=== EXTRAIT DE PAGE ===
======

Mais cette capacité à orchestrer ne relève pas uniquement d’un savoir-faire individuel ou d’une posture managériale éclairée. Elle engage directement ce que l’on peut appeler la compétence organisationnelle.
Il ne s’agit plus simplement de rassembler des talents ou de valoriser les expertises présentes, mais de développer une capacité structurelle à organiser la circulation, la mise en mémoire, la réactivation et l’enrichissement des savoirs, même en contexte de grande instabilité.
Une organisation compétente, dans ce sens, est celle qui sait apprendre d’elle-même, maintenir vivant ce qu’elle a appris, et créer les conditions pour que le savoir ne disparaisse pas avec les personnes. C’est une forme exigeante de responsabilité collective – non pas seulement former ou recruter, mais cultiver un écosystème durable de compétence en mouvement.
Faire de la mémoire un actif stratégique
Dans beaucoup d’organisations, les savoirs partent avec ceux qui les détiennent. La mémoire collective est fragmentée, implicite, fragile. Pourtant, ce que l’on appelle « capital immatériel » repose d’abord sur cette capacité à se souvenir – non pas pour figer les savoirs dans le passé, mais pour transmettre, réinterpréter, enrichir.
Cette fragilité mémorielle résulte souvent d’une culture de l’urgence qui privilégie l’action immédiate sur la réflexion et la capitalisation. Les équipes passent d’un projet à un autre sans prendre le temps de formaliser ce qu’elles ont appris. Les succès comme les échecs restent des expériences vécues mais non documentées, des ressources potentielles qui demeurent inexploitées.
L’enjeu n’est pas simplement technique ou procédural : il est culturel. Une organisation qui ne valorise pas l’acte de transmission, qui ne reconnaît pas le temps consacré à la formalisation des savoirs, qui ne célèbre pas les contributions au bien commun, ne parviendra pas à construire une mémoire robuste, quelle que soit la sophistication de ses outils.

======

=== JEU DE DONNÉES ===
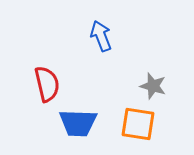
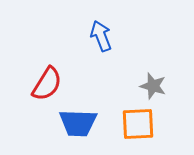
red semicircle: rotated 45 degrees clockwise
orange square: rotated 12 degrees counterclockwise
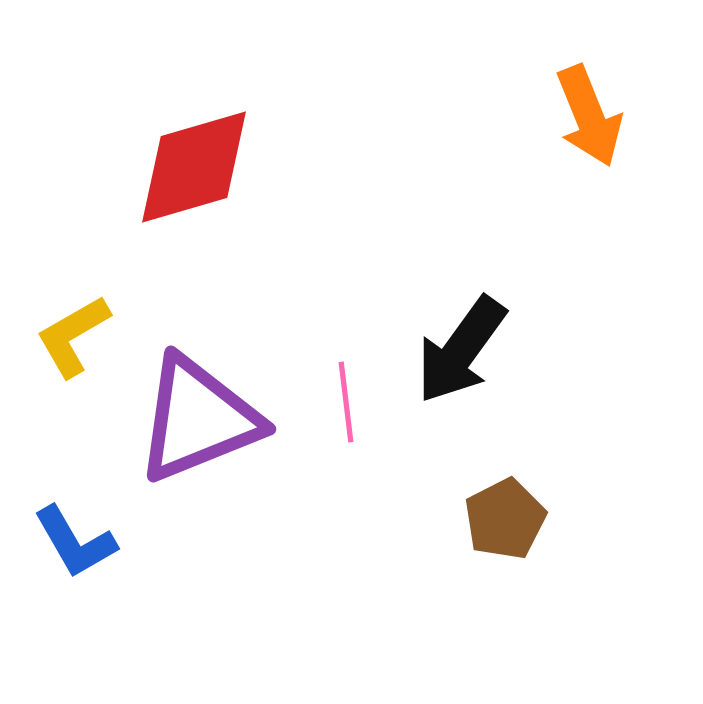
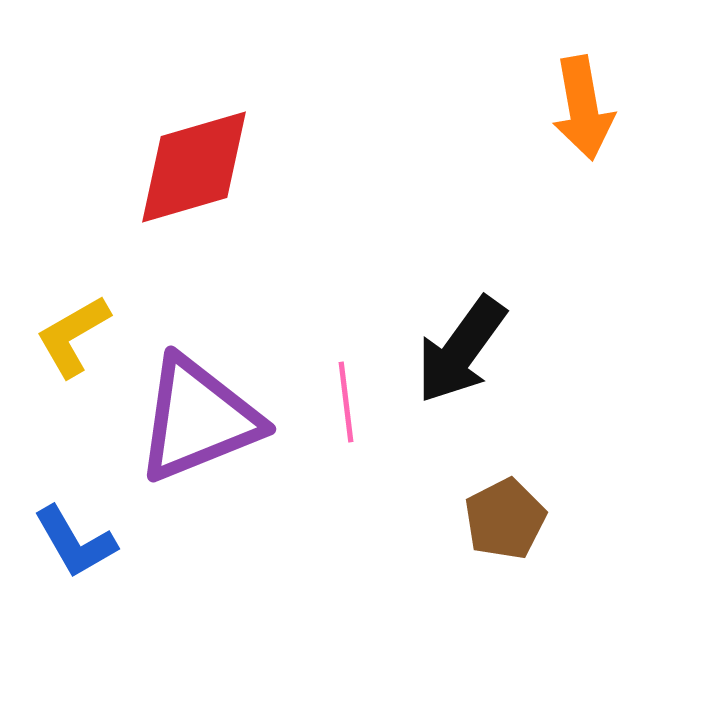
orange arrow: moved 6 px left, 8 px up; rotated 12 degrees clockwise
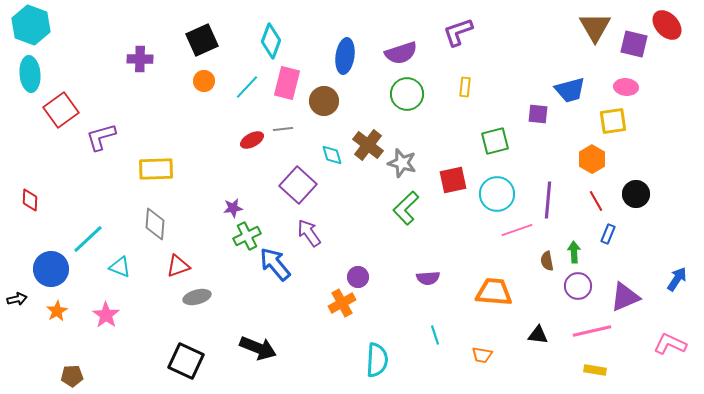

======

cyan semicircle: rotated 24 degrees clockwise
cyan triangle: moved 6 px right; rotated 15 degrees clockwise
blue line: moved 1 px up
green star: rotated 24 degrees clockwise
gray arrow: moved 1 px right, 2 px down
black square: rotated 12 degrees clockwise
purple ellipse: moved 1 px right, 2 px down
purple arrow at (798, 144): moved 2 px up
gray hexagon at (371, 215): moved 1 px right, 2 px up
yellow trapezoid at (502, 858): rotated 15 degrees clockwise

======

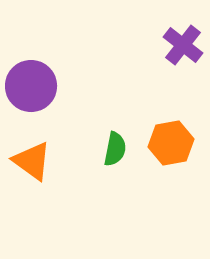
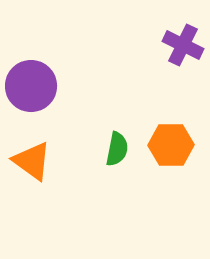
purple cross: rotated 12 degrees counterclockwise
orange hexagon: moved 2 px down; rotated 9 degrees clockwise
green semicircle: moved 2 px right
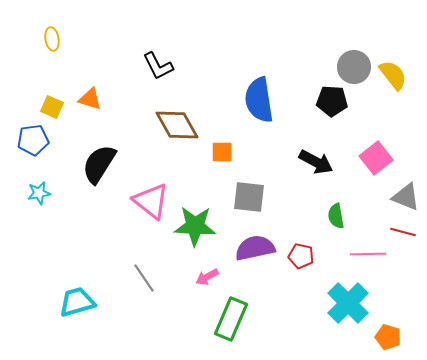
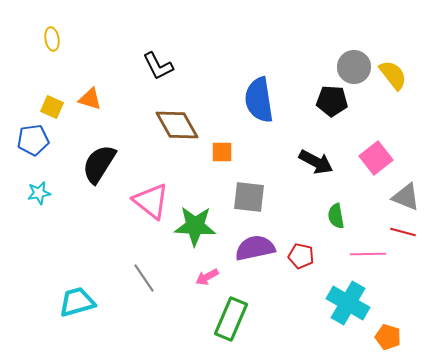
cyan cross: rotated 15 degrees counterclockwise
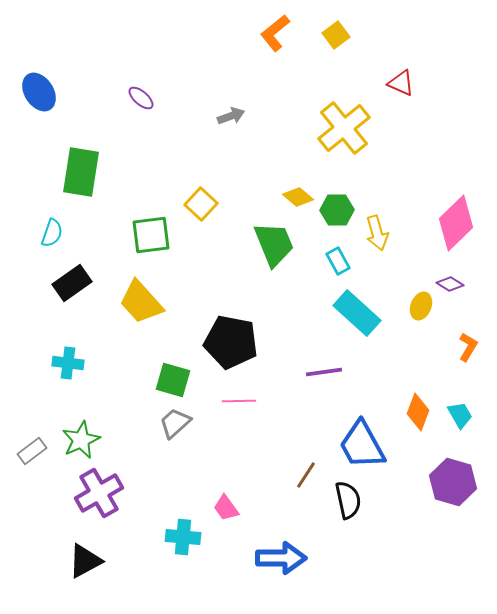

======

=== TÂCHES À RÉALISER ===
**a.** Selon l'extrait de page, sur quoi repose d'abord ce que l'on appelle « capital immatériel » ?
**b.** D'après l'extrait de page, pourquoi la mémoire collective est-elle souvent fragile dans les organisations ?
**c.** Reproduisez le passage de l'extrait de page allant de « Il ne s’agit » jusqu'à « de grande instabilité. ».

=== RÉPONSES ===
**a.** Sur la capacité à se souvenir.

**b.** Cette fragilité résulte souvent d'une culture de l'urgence qui privilégie l'action immédiate sur la réflexion et la capitalisation. Les équipes passent d'un projet à un autre sans formaliser ce qu'elles ont appris. Les succès comme les échecs restent donc des expériences non documentées.

**c.**
Il ne s’agit plus simplement de rassembler des talents ou de valoriser les expertises présentes, mais de développer une capacité structurelle à organiser la circulation, la mise en mémoire, la réactivation et l’enrichissement des savoirs, même en contexte de grande instabilité.